== WHAT THIS TASK INVOLVES ==
Which of the lines below mention the word "SQUARE"? Pull each one out.

** PROVIDED DATA follows **

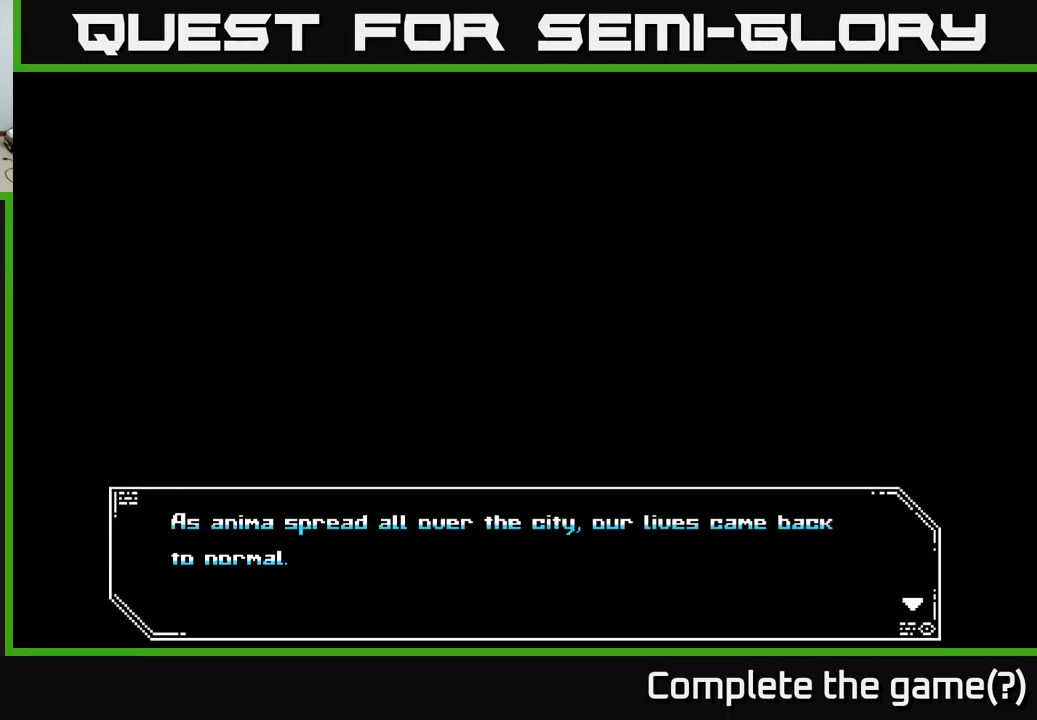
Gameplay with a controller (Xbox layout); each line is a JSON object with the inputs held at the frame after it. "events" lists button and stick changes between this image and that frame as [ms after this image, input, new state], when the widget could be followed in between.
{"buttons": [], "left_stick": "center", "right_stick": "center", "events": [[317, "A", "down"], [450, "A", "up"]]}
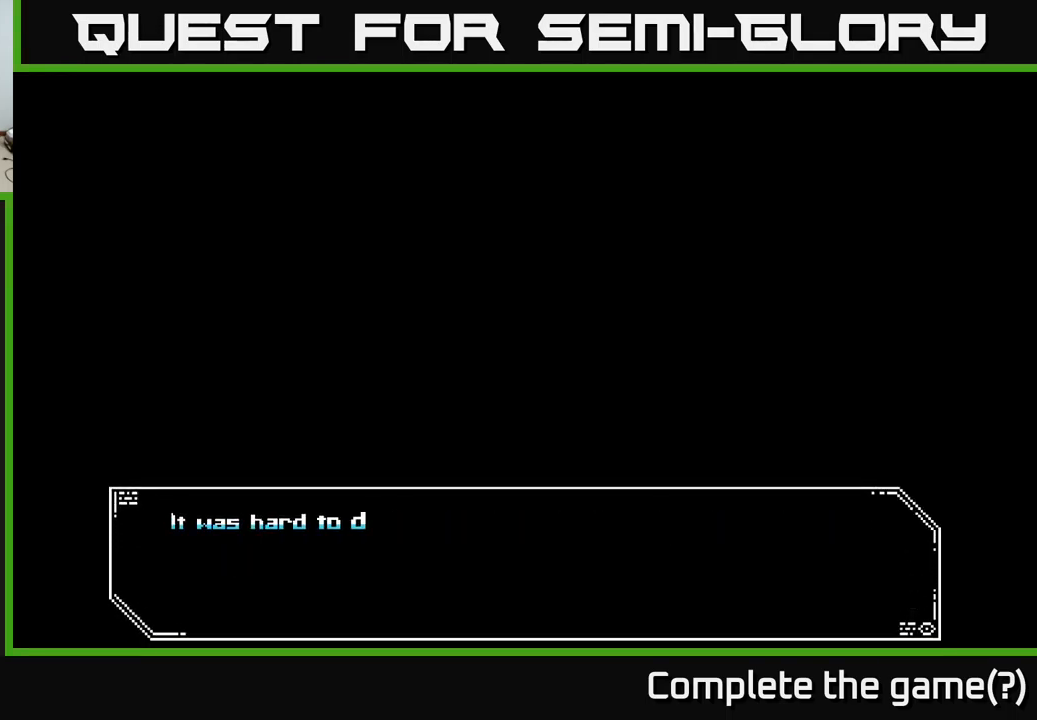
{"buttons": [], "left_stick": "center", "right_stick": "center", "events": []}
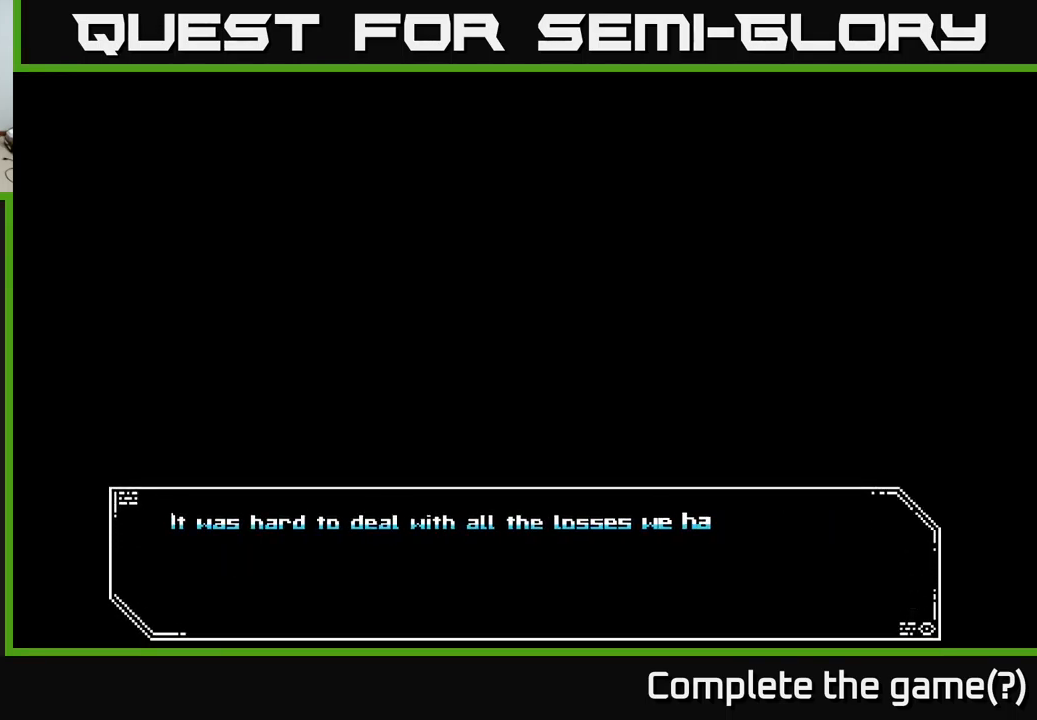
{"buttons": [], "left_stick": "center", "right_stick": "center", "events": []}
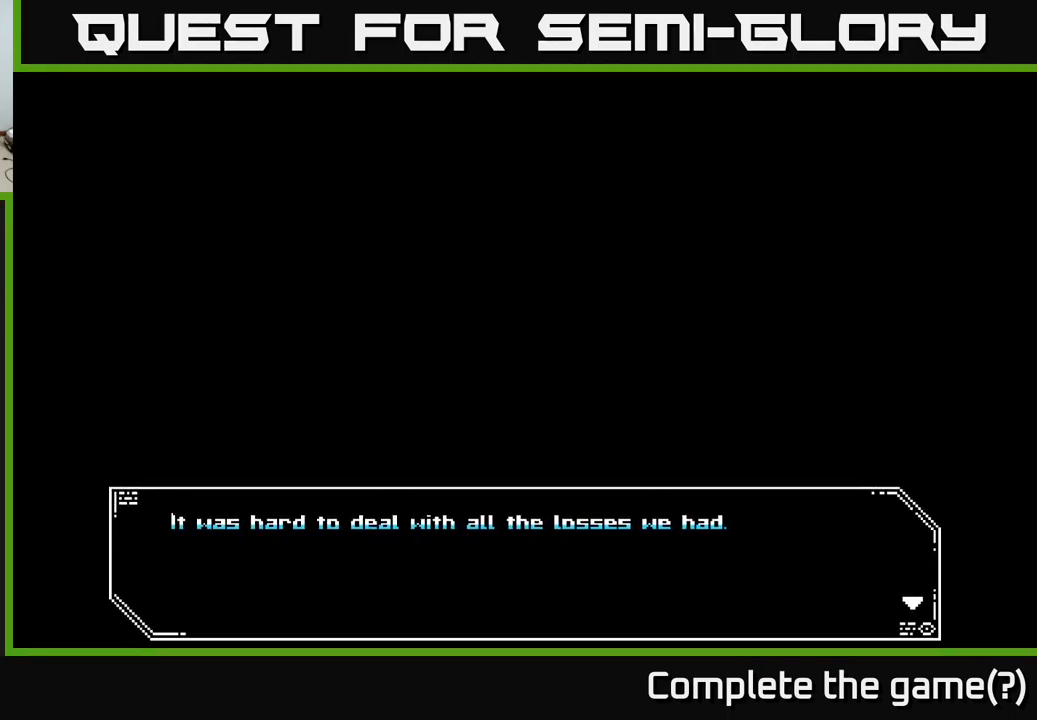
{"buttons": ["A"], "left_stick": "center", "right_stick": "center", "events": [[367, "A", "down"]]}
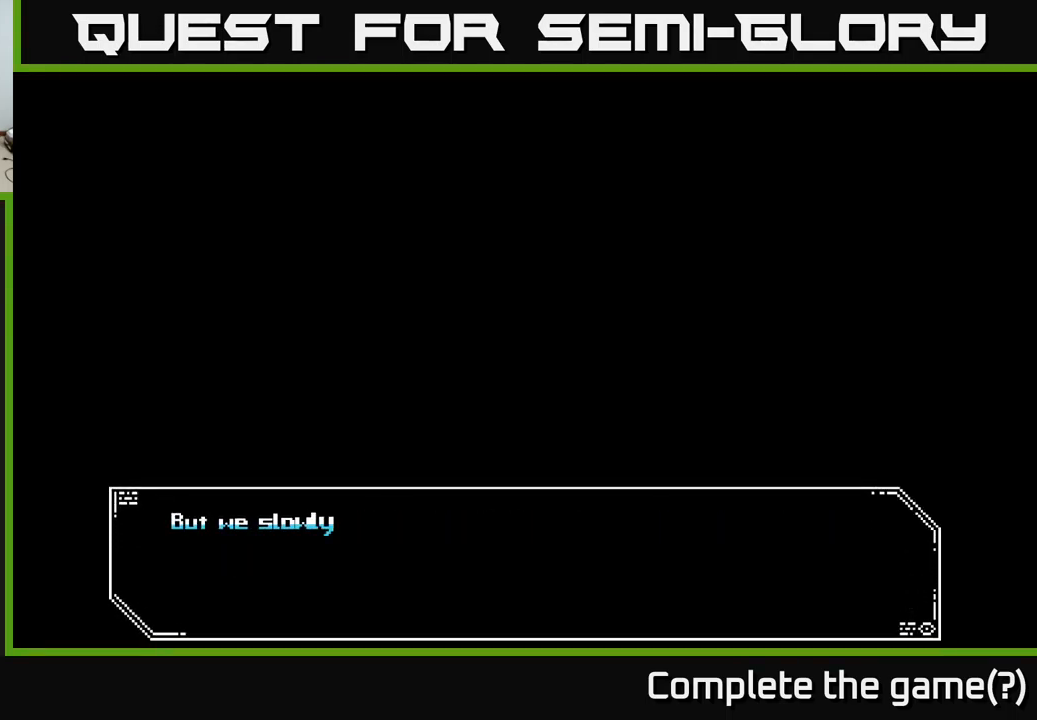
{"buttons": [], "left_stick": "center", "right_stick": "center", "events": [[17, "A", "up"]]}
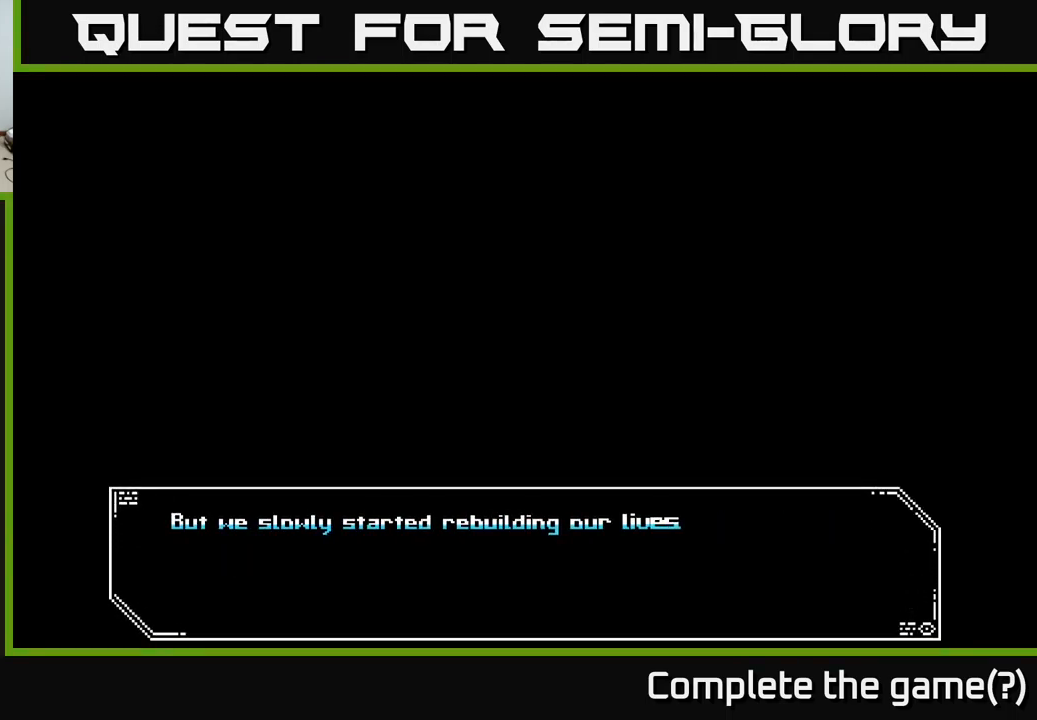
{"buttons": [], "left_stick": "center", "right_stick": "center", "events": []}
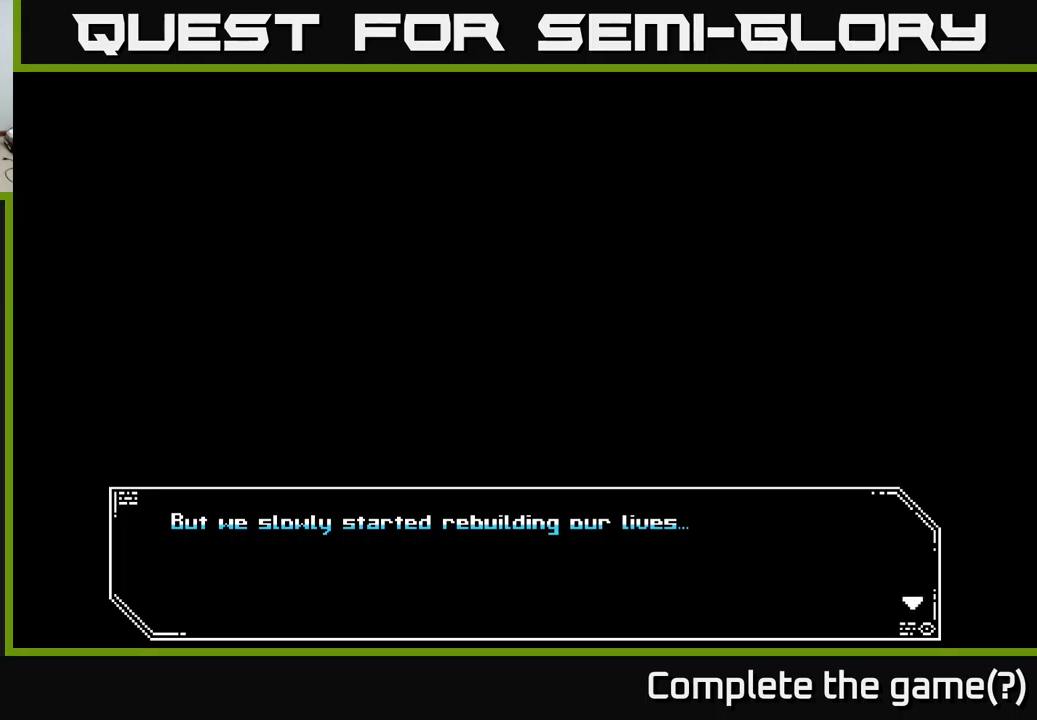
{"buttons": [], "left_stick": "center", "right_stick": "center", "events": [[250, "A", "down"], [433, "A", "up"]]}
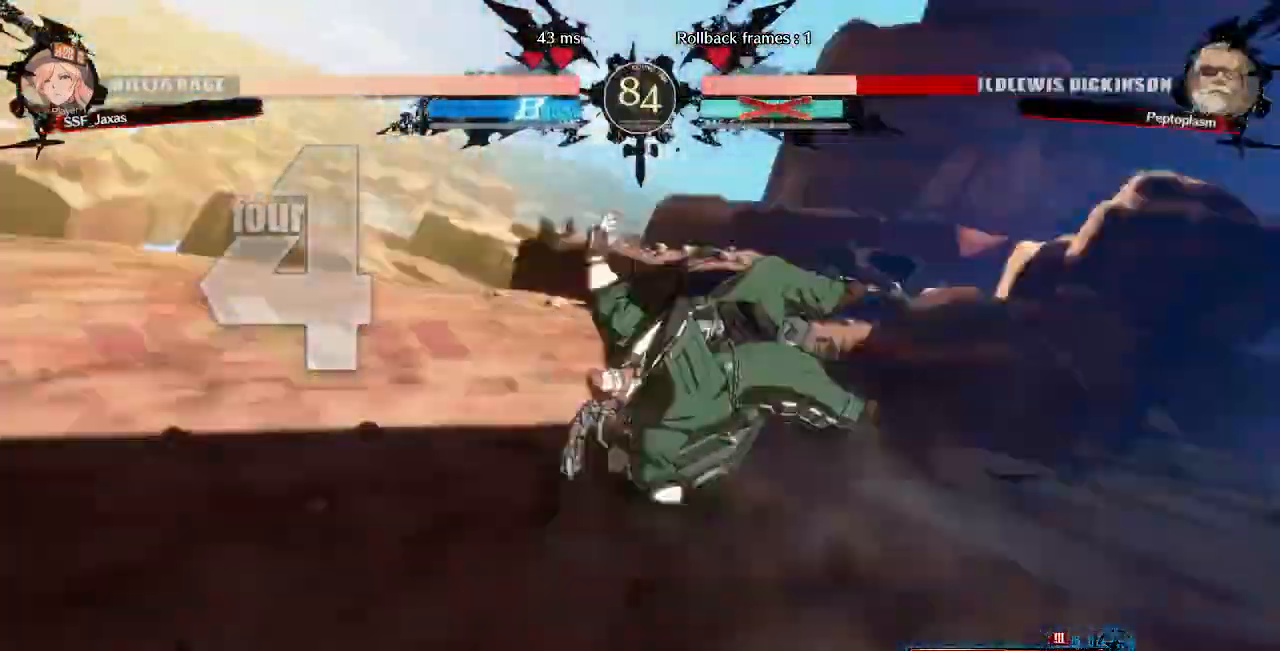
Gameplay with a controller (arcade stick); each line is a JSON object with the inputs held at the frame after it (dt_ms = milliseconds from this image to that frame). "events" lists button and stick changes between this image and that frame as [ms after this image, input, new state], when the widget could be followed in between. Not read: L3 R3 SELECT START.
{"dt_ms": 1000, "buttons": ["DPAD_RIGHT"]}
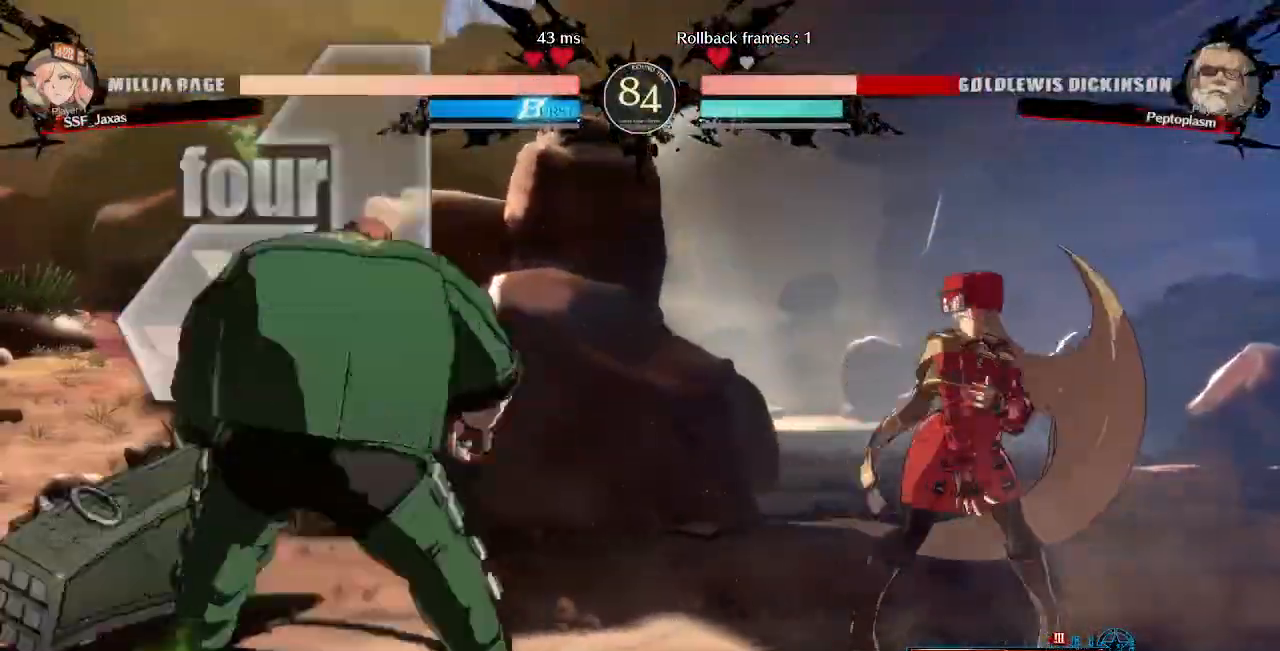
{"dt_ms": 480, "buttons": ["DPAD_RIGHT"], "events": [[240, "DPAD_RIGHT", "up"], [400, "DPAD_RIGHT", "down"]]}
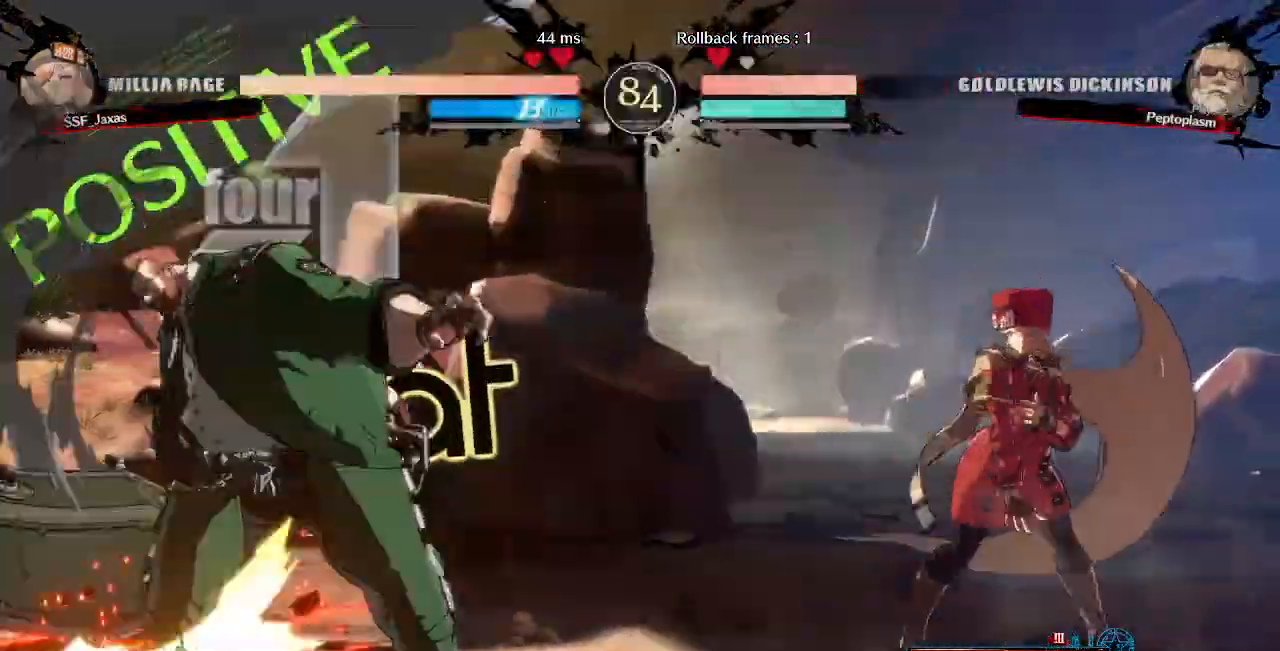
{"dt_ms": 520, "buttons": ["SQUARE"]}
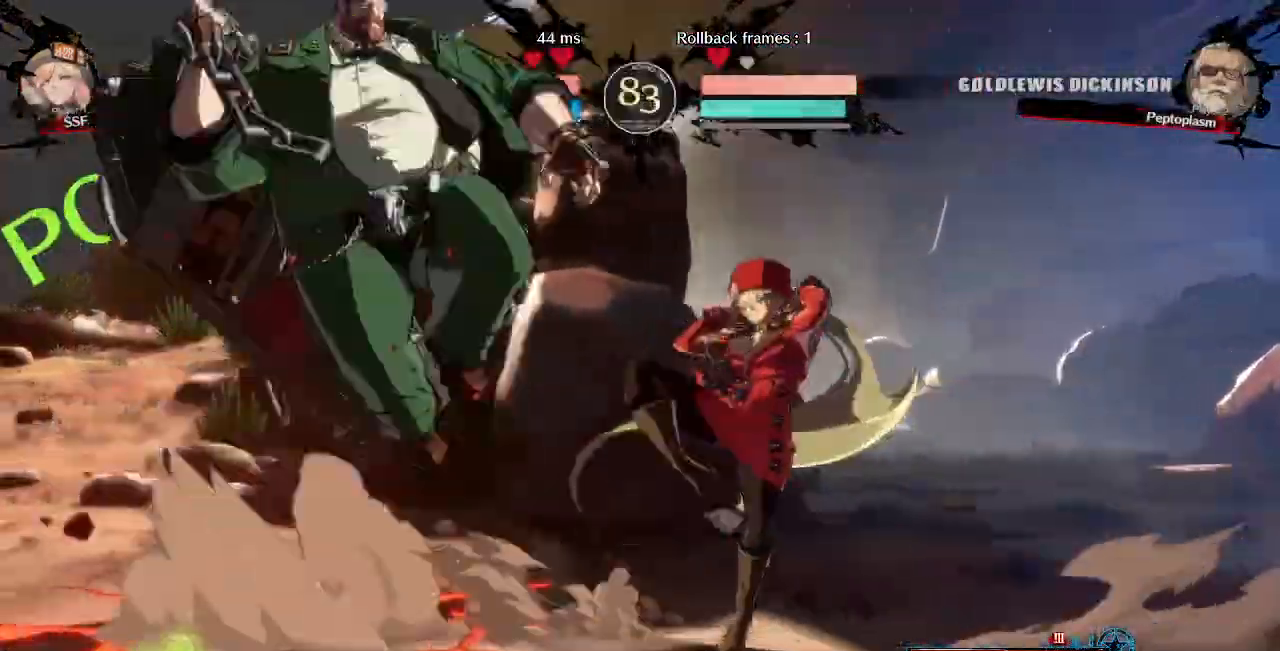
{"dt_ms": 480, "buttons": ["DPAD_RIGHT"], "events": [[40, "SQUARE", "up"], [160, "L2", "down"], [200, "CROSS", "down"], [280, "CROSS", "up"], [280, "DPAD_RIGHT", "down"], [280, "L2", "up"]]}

** End of PROVIDED DATA **

== SOLUTION TO THE EXERCISE ==
{"dt_ms": 520, "buttons": ["SQUARE"]}
{"dt_ms": 480, "buttons": ["DPAD_RIGHT"], "events": [[40, "SQUARE", "up"], [160, "L2", "down"], [200, "CROSS", "down"], [280, "CROSS", "up"], [280, "DPAD_RIGHT", "down"], [280, "L2", "up"]]}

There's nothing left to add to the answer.